MALUMDER'in açıklaması şöyle;
HALEP ADIM ADIM KATLEDİLİYOR
"Suriye halkının özgürlük, eşitlik ve ekmek talepli haklı kıyamının katil Esed güçleri ve uluslararası destekçileri vasıtasıyla bastırılmaya çalışılmasıyla fitili ateşlenen ve 3 yılı aşkın sürede 200 binden fazla insanın yaşamına, 9 milyondan fazla insanın da ülke içi ve dışında yerlerinden olmasına yol açan iç savaşın en kanlı sahneleri kadim belde Halep’te cereyan etmektedir. Savaştan önce Suriye’nin 2. en büyük kenti olan Halep’te bugün nüfusun yarıdan fazlası ya hayatını kaybetmiş ya da şehri terk edip daha güvenli bölgelere bilhassa da Türkiye’ye hicret etmiştir.
Esed rejimi sistematik işkence, tecavüz ve cinayetlerine adına varil bombası denilen yeni bir kanlı yöntemi de eklemiştir. Halep’in gazi halkına havadan ve karadan ölüm yağdıran rejim bugün Halep şehir merkezini kuşatmaya alabilmek için bu saldırılarını yoğunlaştırmıştır. Esed rejimi gibi Suriye halkının düşmanlarından olan IŞİD Halep’in kuzeyinde muhalif unsurları baskı altına alırken Handarat bölgesinde ise Esed rejimiyle işbirliği yapan yerel milis unsurlar şehrin kuşatma altına alınması için rejim yanında muhalif güçlere saldırmaktadır.
Suriye’de işlenen insan hakları ihlallerini kayıt altına alan gözlem kuruluşlarından VDC Syria’ya göre 2014 yılının ilk gününden 9 Kasım 2014’e kadar Halep ve kırsalında Suriye rejiminin hava saldırıları 3513 sivilin hayatını kaybetmesine yol açmıştır. HRW’ye göre ise Birleşmiş Milletler Güvenlik Konseyi'nin varil bombası kullanımına da son verme çağrısında bulunduğu (BMGK) 2139 sayılı kararının 22 Şubat 2014’teki kabulünün ardından Halep sokakları ilk 140 günde 650 kez varil bombasına hedef olmuştur. HRW verilerine göre 2139 sayılı karardan önceki 113 günde ise 380 saldırı gerçekleşmiştir. Bu veriler rejimin uluslararası çağrılara kulak vermek bir yana bu çağrılardan sonra Halep’i daha da sert bir şekilde vurduğunu göstermektedir. Hreytan, Masaken Hanano, Nayrib, Handarat gibi Halep’e bağlı muhitler haritadan silinmek istercesine aylardır hava saldırılarına maruz kalmaktadır.
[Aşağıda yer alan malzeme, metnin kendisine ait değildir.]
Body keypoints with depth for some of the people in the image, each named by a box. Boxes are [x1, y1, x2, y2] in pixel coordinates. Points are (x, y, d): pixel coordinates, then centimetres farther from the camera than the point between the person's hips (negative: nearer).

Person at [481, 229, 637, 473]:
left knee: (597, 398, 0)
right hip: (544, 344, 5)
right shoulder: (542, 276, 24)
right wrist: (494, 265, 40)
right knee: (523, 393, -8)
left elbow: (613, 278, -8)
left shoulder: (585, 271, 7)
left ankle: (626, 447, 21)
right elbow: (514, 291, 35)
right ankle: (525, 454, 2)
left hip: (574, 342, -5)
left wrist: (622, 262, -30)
Maliyeti düşük, üretim için yüksek bir teknolojiye ihtiyaç duyulmayan bu bombalar içlerine yüksek miktarda patlayıcı koyulan varillerin çoğunlukla helikopterler tarafından gelişi güzel bir şekilde havadan yerleşim yerlerine bırakılmaktadır. Patlamayan çok sayıda varil bombası kalıntısı incelendiğinde bu varillerin içlerine patladıkları esnada şarapnel etkisi yaratması amacıyla çok sayıda metal parçası ve çivi de konulmaktadır. Yerleşim yerleri, parklar, okullar ve hastaneler ayırt edilmeksizin hedef alınmaktadır. Aktivistlerin kayıt altına aldıkları varil bombası saldırısı görüntüleri ise vicdanları dehşete düşürürken mazlum Halep halkının çığlığına kulak tıkayanları sorgulatmaktadır.
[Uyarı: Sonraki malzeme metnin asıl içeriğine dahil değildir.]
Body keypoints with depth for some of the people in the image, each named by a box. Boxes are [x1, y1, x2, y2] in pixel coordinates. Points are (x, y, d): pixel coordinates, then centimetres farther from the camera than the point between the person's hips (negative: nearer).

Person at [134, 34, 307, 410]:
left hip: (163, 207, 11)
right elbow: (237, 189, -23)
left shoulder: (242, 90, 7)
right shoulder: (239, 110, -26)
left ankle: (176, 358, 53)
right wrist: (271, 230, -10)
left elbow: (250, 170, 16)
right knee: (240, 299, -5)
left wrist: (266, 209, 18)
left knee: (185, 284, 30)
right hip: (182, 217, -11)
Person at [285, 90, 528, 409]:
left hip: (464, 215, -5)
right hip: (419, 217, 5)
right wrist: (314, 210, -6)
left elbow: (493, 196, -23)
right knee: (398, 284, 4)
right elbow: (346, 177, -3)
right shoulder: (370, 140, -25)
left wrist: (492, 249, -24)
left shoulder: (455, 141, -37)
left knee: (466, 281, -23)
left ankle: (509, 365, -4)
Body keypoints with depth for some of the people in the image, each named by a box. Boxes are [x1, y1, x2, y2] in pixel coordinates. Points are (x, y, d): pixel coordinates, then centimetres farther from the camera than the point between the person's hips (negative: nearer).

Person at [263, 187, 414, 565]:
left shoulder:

Halep’in muhasarası ve olası düşüşü yıllardır eli kanlı rejime karşı direnen Halep halkını bu rejimin avuçlarına düşüreceği gibi şimdiye kadar yaşananlardan çok daha büyük bir mülteci felaketine yol açabilme potansiyeline sahiptir.
Türkiye, kendi kadim ülkelerinde istedikleri gibi, özgürce yaşamak isteyen Halep halkına, “ya zulme rıza göster ya da öl” diyen zalim Esed rejimine karşı korunmaları için her türlü yardımı yapmalıdır. Daha önce Suriye Türkmen’lerine, Rojava'ya yapılan her türlü yardım Halep halkından esirgenmemeli; zalim Esed rejiminin yeni bir insani felaketine daha seyirci olmamak için atılması gereken bütün adımlar bölgesel ve uluslararası düzeyde atılmalıdır."